The deputy tapped on the glass and pointed at his watch. Lester let the phone ring four more times, then hung up. He hadn’t expected Kathy not to answer and now he felt as cut off from things as he could imagine. For a second, it was as if she had never existed and wasn’t real at all; what they had started together was an illusion, just a lovely rug thrown over a hole in the floor and now the rug was gone and Lester was falling into something that had been there all along and she had only come into his life to lead him to it. Cold spread through his bowels and his face grew hot. He glanced at the deputy’s dark profile, thought of Behrani screaming in Farsi inside the patrol car, the veins coming out in his forehead and neck. Maybe he’d called his wife from the hospital and Kathy had taken a chance with the Bonneville and driven there. That’s just what she would do. Lester dialed information again and was going to ask for the hospital’s main number when the deputy walked in and pressed the hang-up button.
“Two calls.”
“Two were information. I didn’t know the numbers.”
The deputy took the receiver, hung it up, and motioned for Lester to step back into the corridor. Lester felt a tightening heat deep in his middle and he wanted to hit the deputy in the mouth.
“Let’s go, Burdone.”
“It’s Burdon. Deputy Sheriff Burdon.”
The Chicano smiled, blinking his eyes as lazily as a lizard’s. “You’ll want to keep that to yourself around here, FTO. Now move.”
Lester walked with the deputy back down the corridor, his breathing shallow, the cinder-block walls a glossed eggshell white, not a blemish anywhere, no scuff marks or chipped holes from a leg iron, no graffiti, no dried spit and blood. A brand-new facility. He began to feel that edge again, all of his tissues clear and ready, his stomach a low fire.
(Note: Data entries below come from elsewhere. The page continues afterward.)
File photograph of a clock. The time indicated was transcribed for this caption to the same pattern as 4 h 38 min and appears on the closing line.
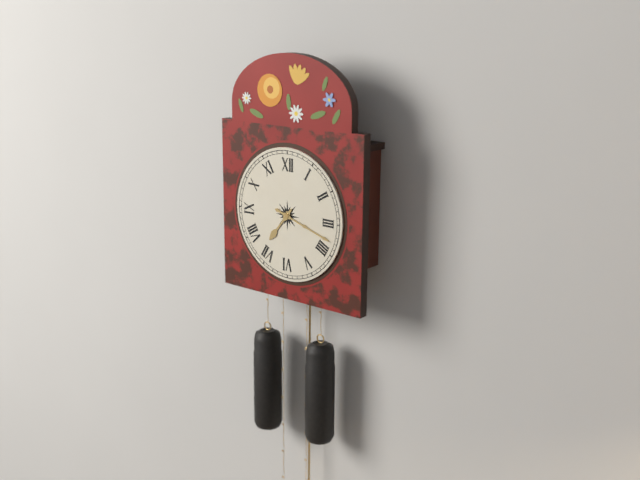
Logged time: 7 h 18 min
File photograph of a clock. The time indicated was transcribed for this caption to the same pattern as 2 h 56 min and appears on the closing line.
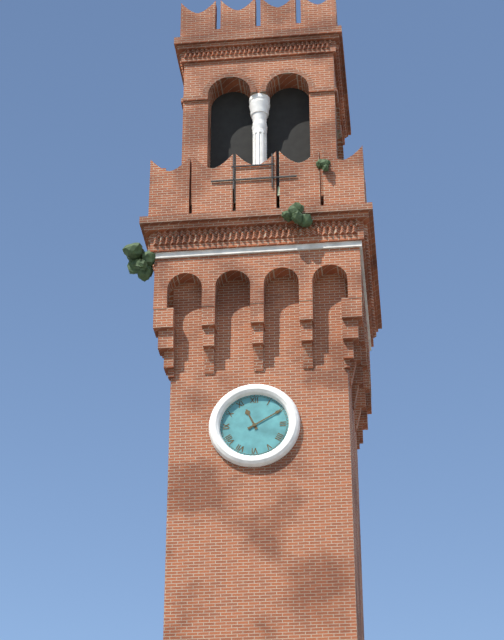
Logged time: 11 h 10 min
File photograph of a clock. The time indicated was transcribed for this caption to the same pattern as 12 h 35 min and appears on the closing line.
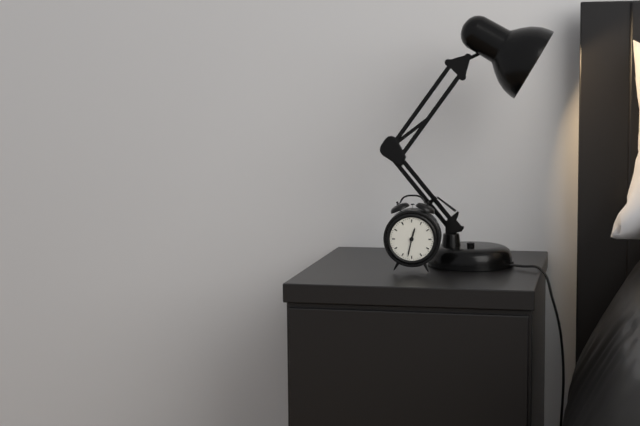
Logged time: 12 h 32 min
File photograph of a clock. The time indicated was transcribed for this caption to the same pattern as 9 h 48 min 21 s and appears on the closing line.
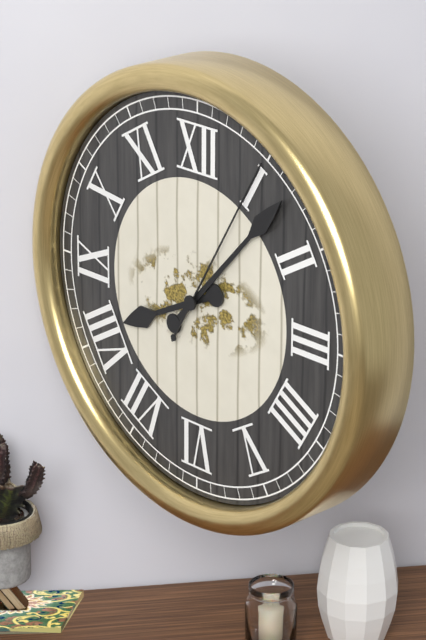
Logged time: 8 h 07 min 05 s
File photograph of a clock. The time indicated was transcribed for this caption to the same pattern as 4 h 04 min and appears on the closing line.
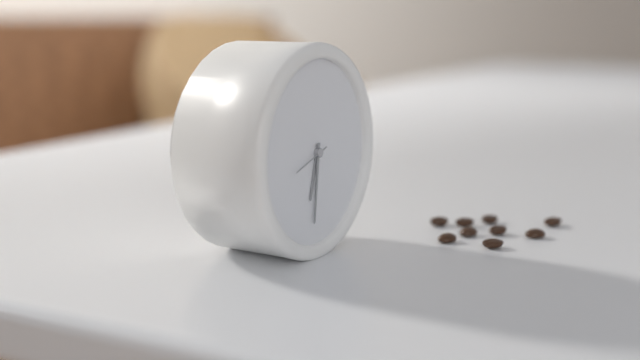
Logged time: 6 h 31 min
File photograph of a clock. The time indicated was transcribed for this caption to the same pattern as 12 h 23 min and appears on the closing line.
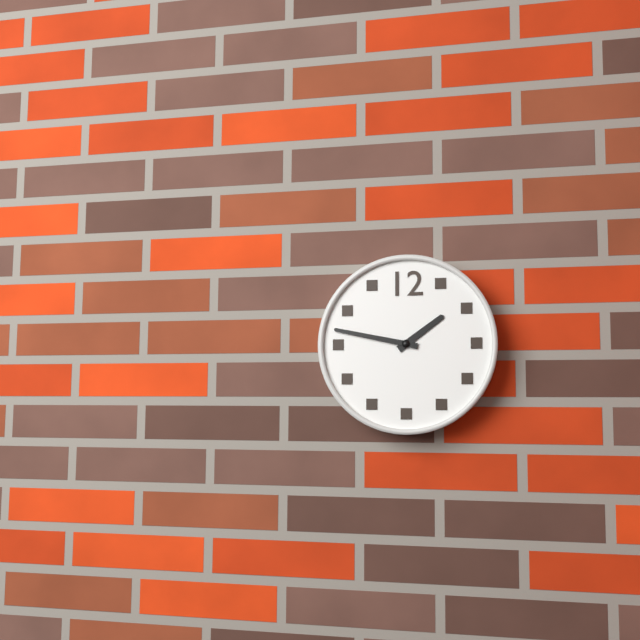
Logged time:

Then he was in a small room with four or five others. Arrestees. All waiting for dressdown. The deputy told Lester to have a seat among a single row of steel chairs welded into two walls, facing each other. The Chicano handed Lester’s paperwork to a desk deputy, then left without a word. Across from Lester sat a long black kid, his skin the color of flan, his short hair freshly cut, his initials or his girlfriend’s shaved into his head. He wore a tank top, oversized jeans, and white Converse All-Stars untied. He kept picking at his nails, three gold rings on the fingers of his right hand, two on the left.
The others were young too, an Asian and a white kid who seemed to know each other, the white kid whispering to the Asian about a dead boy named Beef, the Asian leaning his head back against the wall, his eyes half closed in a waking nap, a small blue serpent etched beneath the corner of his left eye like a tear. Lester glanced at the man beside him. He was sitting sideways in his chair, his wide back hunched to the others, his hair dark and matted, and when he saw Lester he looked away quickly and Lester did too, a gush of heat letting go inside him. The man was Filipino, a small-deal bookmaker out of Daly City, and Lester couldn’t remember how or when their paths had crossed. For a moment he kept his face down, but then he thought he might appear weak so he raised his chin up again and sat back straight in the chair, his heartbeats lost somewhere inside his tongue.